*What the exercise asks*.
Please reproduce the listing in its entirety, exactly as written, but without images.

=====

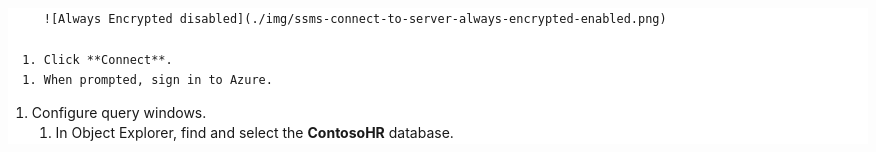          ![Always Encrypted disabled](./img/ssms-connect-to-server-always-encrypted-enabled.png)

      1. Click **Connect**.
      1. When prompted, sign in to Azure.
   1. Configure query windows.
      1. In Object Explorer, find and select the **ContosoHR** database.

=====

*Solution to this task*.
          ![Always Encrypted disabled](./img/ssms-connect-to-server-always-encrypted-enabled.png)

      1. Click **Connect**.
      1. When prompted, sign in to Azure.
   1. Configure query windows.
      1. In Object Explorer, find and select the **ContosoHR** database.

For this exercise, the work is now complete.